In observational studies, a significant problem is the influence of confounding factors on the study intervention. In many COVID-19 outbreak conditions, masking was not the only implemented public health measure. This issue was addressed in studies by analyzing the outcomes after adjusting for other interventions (hand hygiene, isolation, physical distancing) or demographic features that may influence the infection risk.
Stratified analyses conducted in some studies indicated that the impact of masking on infection transmission depends on the patterns of use, populations, and settings. In households, favorable outcomes were observed when the masking was performed in days before the onset of symptoms in the index case. This highlights the efficacy of masking in preventing asymptomatic infection transmission.
Overall, the findings of observational studies revealed comparatively higher effectiveness of masking among unvaccinated people, as well as in outdoor conditions.

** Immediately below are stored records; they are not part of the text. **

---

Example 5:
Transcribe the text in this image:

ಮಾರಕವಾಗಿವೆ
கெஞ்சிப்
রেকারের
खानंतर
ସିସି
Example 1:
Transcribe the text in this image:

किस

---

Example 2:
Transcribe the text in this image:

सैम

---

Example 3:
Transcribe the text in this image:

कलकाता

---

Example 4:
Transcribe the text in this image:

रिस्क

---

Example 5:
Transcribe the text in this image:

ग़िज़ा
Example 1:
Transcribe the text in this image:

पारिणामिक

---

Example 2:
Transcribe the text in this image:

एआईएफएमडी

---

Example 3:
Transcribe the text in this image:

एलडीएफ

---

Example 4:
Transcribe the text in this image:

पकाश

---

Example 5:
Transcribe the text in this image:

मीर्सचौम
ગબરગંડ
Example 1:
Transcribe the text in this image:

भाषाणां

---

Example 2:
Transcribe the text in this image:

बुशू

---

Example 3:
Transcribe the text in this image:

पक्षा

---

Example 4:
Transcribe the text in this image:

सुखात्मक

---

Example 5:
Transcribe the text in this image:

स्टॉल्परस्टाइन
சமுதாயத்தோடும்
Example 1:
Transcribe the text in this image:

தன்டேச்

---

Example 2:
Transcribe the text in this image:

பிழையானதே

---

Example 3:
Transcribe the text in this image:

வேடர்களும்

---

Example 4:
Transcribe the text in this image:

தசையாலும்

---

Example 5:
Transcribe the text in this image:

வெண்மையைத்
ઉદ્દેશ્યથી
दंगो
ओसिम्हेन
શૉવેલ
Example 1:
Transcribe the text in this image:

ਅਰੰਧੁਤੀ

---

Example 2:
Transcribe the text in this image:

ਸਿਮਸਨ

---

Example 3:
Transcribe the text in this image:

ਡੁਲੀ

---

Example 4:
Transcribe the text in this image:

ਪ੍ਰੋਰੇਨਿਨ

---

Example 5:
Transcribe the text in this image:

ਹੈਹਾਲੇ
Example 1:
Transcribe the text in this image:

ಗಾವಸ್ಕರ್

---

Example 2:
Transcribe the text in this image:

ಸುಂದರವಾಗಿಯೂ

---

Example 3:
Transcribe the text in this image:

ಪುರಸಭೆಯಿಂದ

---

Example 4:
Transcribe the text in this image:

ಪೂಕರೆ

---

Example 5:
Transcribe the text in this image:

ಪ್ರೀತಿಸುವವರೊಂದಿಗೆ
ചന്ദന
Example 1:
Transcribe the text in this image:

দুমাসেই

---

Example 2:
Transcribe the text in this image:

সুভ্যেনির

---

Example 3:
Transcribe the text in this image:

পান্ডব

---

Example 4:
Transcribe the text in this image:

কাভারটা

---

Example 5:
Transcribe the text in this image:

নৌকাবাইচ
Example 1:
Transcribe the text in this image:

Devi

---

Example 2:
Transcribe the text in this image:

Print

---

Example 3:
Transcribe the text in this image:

The impact of mask mandates on infection transmission was analyzed in many studies. In Germany, mask mandates at different times during the pandemic were found to be associated with a 45% reduction in the incidence of SARS-CoV-2 infection. A matched cohort analysis of more than 400 counties in the United States showed a 25% reduction in SARS-CoV-2 infections four weeks after the mask mandate.
At the initial phase of the pandemic, there was a concern that community members who wear masks may develop a false sense of security and, thus, may avoid practicing other public health measures. However, no scientific evidence is there in support of this issue.
A large pool of studies has shown that masking is a better option than school closure in terms of controlling infection spread among students and that school closure can have more negative impacts on students’ overall health and well-being.
Overall, the studies on mask use during the COVID-19 pandemic highlight that face masking is an effective public health measure in controlling the transmission of SARS-CoV-2. This information could be helpful for the preparedness of future epidemics or pandemics caused by respiratory viruses.